What needs to be done
Show each line of the entries below in which the word "format" appears.

Hardware design source data
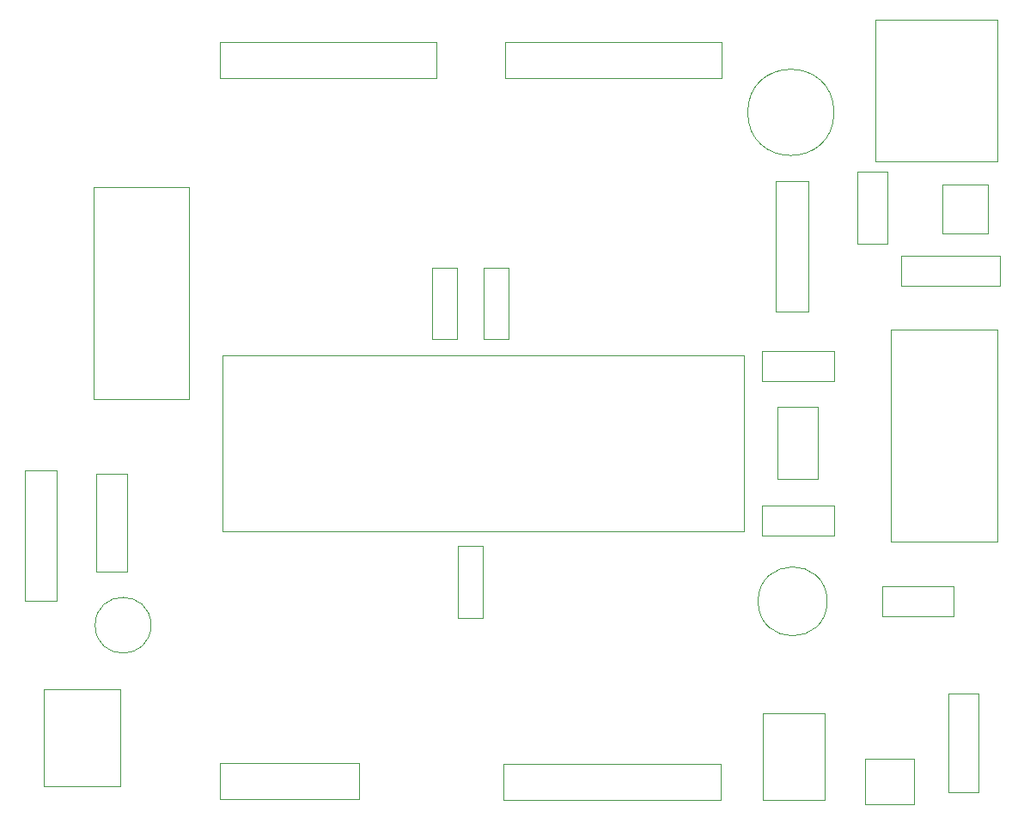
<source format=gbr>
%TF.GenerationSoftware,KiCad,Pcbnew,5.1.4-3.fc30*%
%TF.CreationDate,2019-10-13T14:19:49+02:00*%
%TF.ProjectId,avr_dev_board_atmega16,6176725f-6465-4765-9f62-6f6172645f61,1_0*%
%TF.SameCoordinates,PX2652348PY7832370*%
%TF.FileFunction,Other,User*%
%FSLAX46Y46*%
G04 Gerber Fmt 4.6, Leading zero omitted, Abs format (unit mm)*
G04 Created by KiCad (PCBNEW 5.1.4-3.fc30) date 2019-10-13 14:19:49*
%MOMM*%
%LPD*%
G04 APERTURE LIST*
%ADD10C,0.050000*%
G04 APERTURE END LIST*
D10*
%TO.C,U2*%
X98130400Y48528800D02*
X87630400Y48528800D01*
X98130400Y27568800D02*
X98130400Y48528800D01*
X87630400Y27568800D02*
X98130400Y27568800D01*
X87630400Y48528800D02*
X87630400Y27568800D01*
%TO.C,R3*%
X96265400Y2909800D02*
X96265400Y12629800D01*
X93265400Y2909800D02*
X96265400Y2909800D01*
X93265400Y12629800D02*
X93265400Y2909800D01*
X96265400Y12629800D02*
X93265400Y12629800D01*
%TO.C,R2*%
X98339400Y55797600D02*
X88619400Y55797600D01*
X98339400Y52797600D02*
X98339400Y55797600D01*
X88619400Y52797600D02*
X98339400Y52797600D01*
X88619400Y55797600D02*
X88619400Y52797600D01*
%TO.C,R1*%
X12307900Y24604000D02*
X12307900Y34324000D01*
X9307900Y24604000D02*
X12307900Y24604000D01*
X9307900Y34324000D02*
X9307900Y24604000D01*
X12307900Y34324000D02*
X9307900Y34324000D01*
%TO.C,J2*%
X86082400Y65098800D02*
X98082400Y65098800D01*
X86082400Y79098800D02*
X86082400Y65098800D01*
X98082400Y79098800D02*
X86082400Y79098800D01*
X98082400Y65098800D02*
X98082400Y79098800D01*
%TO.C,D4*%
X89885400Y6209800D02*
X85035400Y6209800D01*
X89885400Y1709800D02*
X89885400Y6209800D01*
X85035400Y1709800D02*
X89885400Y1709800D01*
X85035400Y6209800D02*
X85035400Y1709800D01*
%TO.C,D3*%
X79469400Y50298400D02*
X79469400Y63158400D01*
X76269400Y50298400D02*
X79469400Y50298400D01*
X76269400Y63158400D02*
X76269400Y50298400D01*
X79469400Y63158400D02*
X76269400Y63158400D01*
%TO.C,D2*%
X92649400Y62826100D02*
X92649400Y57976100D01*
X97149400Y62826100D02*
X92649400Y62826100D01*
X97149400Y57976100D02*
X97149400Y62826100D01*
X92649400Y57976100D02*
X97149400Y57976100D01*
%TO.C,C10*%
X86706400Y20209800D02*
X93806400Y20209800D01*
X86706400Y23209800D02*
X86706400Y20209800D01*
X93806400Y23209800D02*
X86706400Y23209800D01*
X93806400Y20209800D02*
X93806400Y23209800D01*
%TO.C,C9*%
X81310400Y21709800D02*
G75*
G03X81310400Y21709800I-3400000J0D01*
G01*
%TO.C,C8*%
X84281400Y64104200D02*
X84281400Y57004200D01*
X87281400Y64104200D02*
X84281400Y64104200D01*
X87281400Y57004200D02*
X87281400Y64104200D01*
X84281400Y57004200D02*
X87281400Y57004200D01*
%TO.C,C7*%
X81987400Y69942100D02*
G75*
G03X81987400Y69942100I-4250000J0D01*
G01*
%TO.C,Y1*%
X76433400Y40870200D02*
X76433400Y33770200D01*
X80433400Y40870200D02*
X76433400Y40870200D01*
X80433400Y33770200D02*
X80433400Y40870200D01*
X76433400Y33770200D02*
X80433400Y33770200D01*
%TO.C,C3*%
X81983400Y46440200D02*
X74883400Y46440200D01*
X81983400Y43440200D02*
X81983400Y46440200D01*
X74883400Y43440200D02*
X81983400Y43440200D01*
X74883400Y46440200D02*
X74883400Y43440200D01*
%TO.C,C2*%
X81983400Y31200200D02*
X74883400Y31200200D01*
X81983400Y28200200D02*
X81983400Y31200200D01*
X74883400Y28200200D02*
X81983400Y28200200D01*
X74883400Y31200200D02*
X74883400Y28200200D01*
%TO.C,J1*%
X9061600Y62550800D02*
X18421600Y62550800D01*
X9061600Y41690800D02*
X9061600Y62550800D01*
X18421600Y41690800D02*
X9061600Y41690800D01*
X18421600Y62550800D02*
X18421600Y41690800D01*
%TO.C,J6*%
X81046400Y2159800D02*
X74946400Y2159800D01*
X81046400Y10709800D02*
X81046400Y2159800D01*
X74946400Y10709800D02*
X81046400Y10709800D01*
X74946400Y2159800D02*
X74946400Y10709800D01*
%TO.C,J7*%
X70796300Y2159800D02*
X49446300Y2159800D01*
X70796300Y5709800D02*
X70796300Y2159800D01*
X49446300Y5709800D02*
X70796300Y5709800D01*
X49446300Y2159800D02*
X49446300Y5709800D01*
%TO.C,J4*%
X49576400Y76879400D02*
X70926400Y76879400D01*
X49576400Y73329400D02*
X49576400Y76879400D01*
X70926400Y73329400D02*
X49576400Y73329400D01*
X70926400Y76879400D02*
X70926400Y73329400D01*
%TO.C,J3*%
X42842000Y73329400D02*
X21492000Y73329400D01*
X42842000Y76879400D02*
X42842000Y73329400D01*
X21492000Y76879400D02*
X42842000Y76879400D01*
X21492000Y73329400D02*
X21492000Y76879400D01*
%TO.C,J5*%
X35192000Y2209800D02*
X21492000Y2209800D01*
X35192000Y5759800D02*
X35192000Y2209800D01*
X21492000Y5759800D02*
X35192000Y5759800D01*
X21492000Y2209800D02*
X21492000Y5759800D01*
%TO.C,SW1*%
X11363600Y3505800D02*
X4363600Y3505800D01*
X4113600Y3755800D02*
X4113600Y12755800D01*
X4363600Y13005800D02*
X11363600Y13005800D01*
X11613600Y12755800D02*
X11613600Y3755800D01*
X4113600Y13005800D02*
X4113600Y12755800D01*
X4363600Y13005800D02*
X4113600Y13005800D01*
X11613600Y13005800D02*
X11613600Y12755800D01*
X11363600Y13005800D02*
X11613600Y13005800D01*
X11613600Y3505800D02*
X11363600Y3505800D01*
X11613600Y3755800D02*
X11613600Y3505800D01*
X4113600Y3505800D02*
X4363600Y3505800D01*
X4113600Y3755800D02*
X4113600Y3505800D01*
%TO.C,C1*%
X14668200Y19354800D02*
G75*
G03X14668200Y19354800I-2750000J0D01*
G01*
%TO.C,C4*%
X42412000Y54647800D02*
X42412000Y47547800D01*
X44812000Y54647800D02*
X42412000Y54647800D01*
X44812000Y47547800D02*
X44812000Y54647800D01*
X42412000Y47547800D02*
X44812000Y47547800D01*
%TO.C,C5*%
X47352000Y20048000D02*
X47352000Y27148000D01*
X44952000Y20048000D02*
X47352000Y20048000D01*
X44952000Y27148000D02*
X44952000Y20048000D01*
X47352000Y27148000D02*
X44952000Y27148000D01*
%TO.C,C6*%
X49892000Y47547800D02*
X49892000Y54647800D01*
X47492000Y47547800D02*
X49892000Y47547800D01*
X47492000Y54647800D02*
X47492000Y47547800D01*
X49892000Y54647800D02*
X47492000Y54647800D01*
%TO.C,D1*%
X5422900Y21764000D02*
X5422900Y34624000D01*
X2222900Y21764000D02*
X5422900Y21764000D01*
X2222900Y34624000D02*
X2222900Y21764000D01*
X5422900Y34624000D02*
X2222900Y34624000D01*
%TO.C,U1*%
X21742000Y46000200D02*
X21742000Y28650200D01*
X73092000Y46000200D02*
X21742000Y46000200D01*
X73092000Y28650200D02*
X73092000Y46000200D01*
X21742000Y28650200D02*
X73092000Y28650200D01*
%TD*%
M02*

</source>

Exercise solution
<source format=gbr>
G04 Gerber Fmt 4.6, Leading zero omitted, Abs format (unit mm)*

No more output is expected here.